# SUPPLIED PASSAGE:
During that era, Benedetto wrote, “Astrologers based their interpretations on centuries of observations recorded by the Mesopotamians who came before them. They kept careful records of astronomical phenomenon, looking for correlations between what happened in the sky above them and the material world around them.”
However, Steven Novella called this an instance of Tooth Fairy Science. This refers to research done on a topic before that topic has been shown to exist. Novella wrote, “If you carefully documented the amount, denomination, and timing of money left in exchange for children’s teeth, and correlated that information with all sorts of demographic variables, you might create a convincing imitation of doing real science, but none of that data would actually test the underlying premise: Is the Tooth Fairy real?”
“Likewise,” Novella continued, “documenting the position of the stars and planets and then correlating those positions with events on Earth is not science. This type of observational behavior is not capable of asking the important underlying question of if there is a causal relationship between what is observed in the sky and events on Earth.”
To do that, one would need to test a hypothesis through the Scientific Method. That would entail, at a minimum, making an observation, then a prediction, followed by testing it, trying to falsify it, attempting to replicate it, then making one’s data available to other scientists and submitting the findings and methods for peer review.

# WORK INSTRUCTIONS:
a - In the astrology passage, what does Tooth Fairy Science refer to?
b - What steps of the Scientific Method does the astrology passage name as the minimum for testing a hypothesis?
The listing is separate material, unrelated to the astrology passage.

# INFORMATION SUPPLIED:

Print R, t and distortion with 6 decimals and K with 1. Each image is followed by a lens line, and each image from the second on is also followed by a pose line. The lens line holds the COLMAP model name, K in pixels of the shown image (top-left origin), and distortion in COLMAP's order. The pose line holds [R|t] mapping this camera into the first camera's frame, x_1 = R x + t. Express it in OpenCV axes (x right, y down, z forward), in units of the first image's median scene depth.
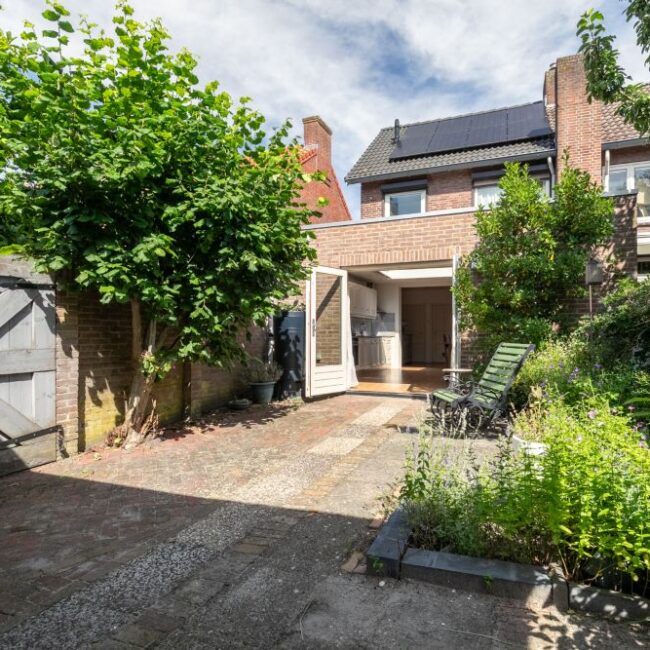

# ANSWERS BY ITEM NUMBER:
a - Research done on a topic before that topic has been shown to exist.

b -
- Making an observation
- Making a prediction
- Testing it
- Trying to falsify it
- Attempting to replicate it
- Making one's data available to other scientists
- Submitting the findings and methods for peer review